Let $N=k^2$. Since $a+b+c=0$ we have $$N=2017+(a^2+ab+b^2)^2=k^2 \iff (k - a^2 - ab -b^2 )(k + a^2 + ab + b^2 ) = 2017$$Since $2017$ is prime $k - a^2 - ab - b^2 =1$ and $k + a^2 + ab + b^2=2017$ from which we get $k=1009$ and $ a^2 + ab + b^2=1008$. We see that $$a^2 + ab + b^2\equiv 0 \mod 18 \implies a=6n, b=6m$$So we have $$m^2+mn+n^2=28$$We see again that $$m^2+mn+n^2\equiv 0 \mod 2 \implies m=2x, n=2y$$Hence, $$x^2+xy+y^2=7$$Now the discriminant of this quadratic must be a perfect square in order integer solutions to exist. $$\Delta= 28-3x^2>0 \implies x^2=1,4,9$$Since $a>0$, $x>0$ as well. Therefore $x=1$ or $x=2$ or $x=3$. Because $y<0$ the possible solutions are $$(a,b)=(12,-36),(24,-36),(36,-24),(36,-12)$$Since $a>0>b>c$ and $a+b+c=0$ we get the only triplet $(a,b,c)=(36,-12,-24)$.

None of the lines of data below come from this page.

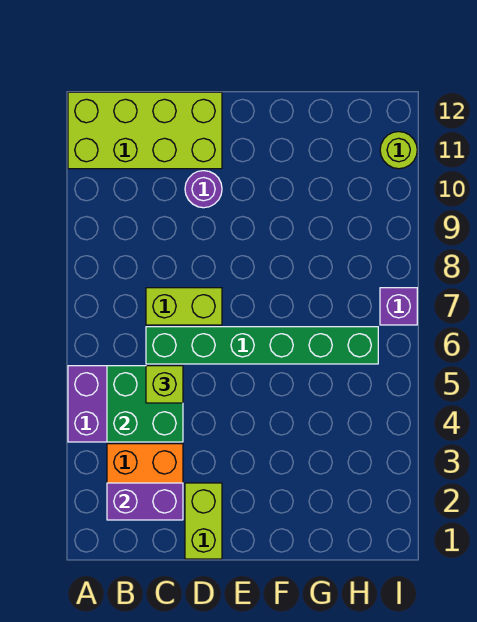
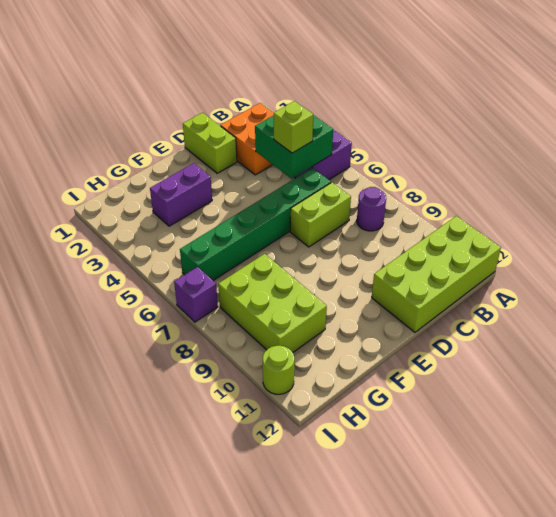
purple brick B2:C2 level 2 -> purple brick F3:G3 level 1
purple round brick D10 level 1 -> purple round brick B8 level 1
none -> lime brick G8:H10 level 1

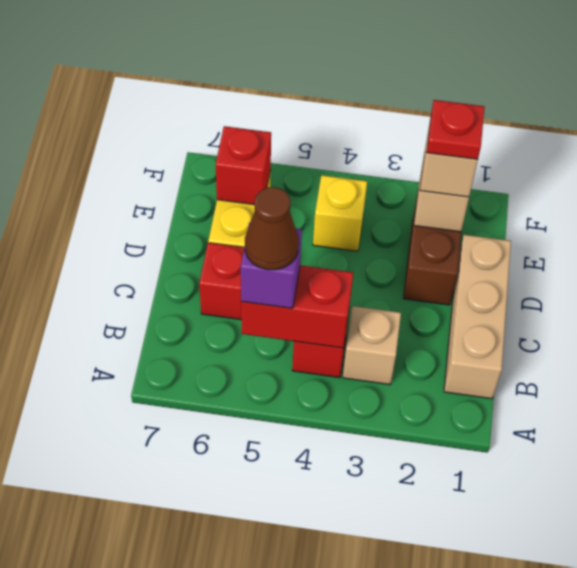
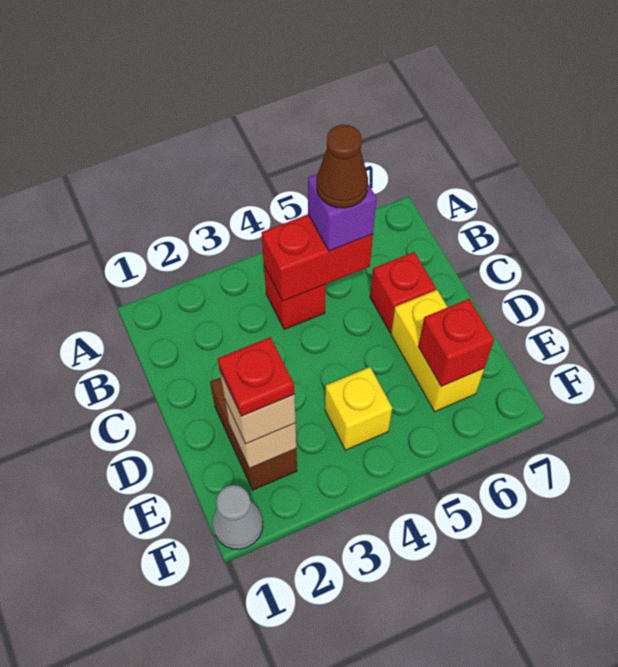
tan brick B1:D1 level 1 -> none
tan brick B3 level 1 -> none
none -> grey cone F1 level 1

Let $d=-b$ and $e=-c$, so we now have $a=d+e$(*), $N=2017+a^3d-d^3e+e^3a=x^2$ for some integer $x$. Using (*) and doing some algebra, we get $x^2=d^4+e^4+3d^2e^2+2d^3e+2e^3d+2017=(d^2+e^2)^2+2ed(d^2+e^2)+(ed)^2+2017=(d^2+e^2+ed)^2+2017$. Let $s=d^2+e^2+ed>0$. We have $2017=(x+s)(x-s)$, and since $2017$ is a prime, the only pairs $(x,s)$ $(s>0)$ which satisfy the equation are ($\pm 1009,1008)$, which means $s=1008$. Now we have to solve $e^2+d^2+ed=1008$. Let $d=2^md_0$ and $e=2^ne_0$, with $e_0$ and $d_0$ being odd. Right side of the equation ($1008$) is equal to $2^4*63$, so $min(2m,2n)=4$ because if both were bigger than two the left side would be divisible by at least $2^6$, and if one of them was smaller than two then the left side wouldn't be divisible by $2^4$. WLOG we can assume $m=2$. If we divide both sides by $16$ we get $d_0^2+t^2+td_0=63$, with $t=\frac{e}{4}$. We know $d_0$ is odd, so we do casework for $d_0=1$, $3$, $5$ and $7$. Only for $d_0=3$ we get integer solutions-> we get $t=6$, $e=24$, $d=12$, $b=-12$, $c=-24$, $a=36$.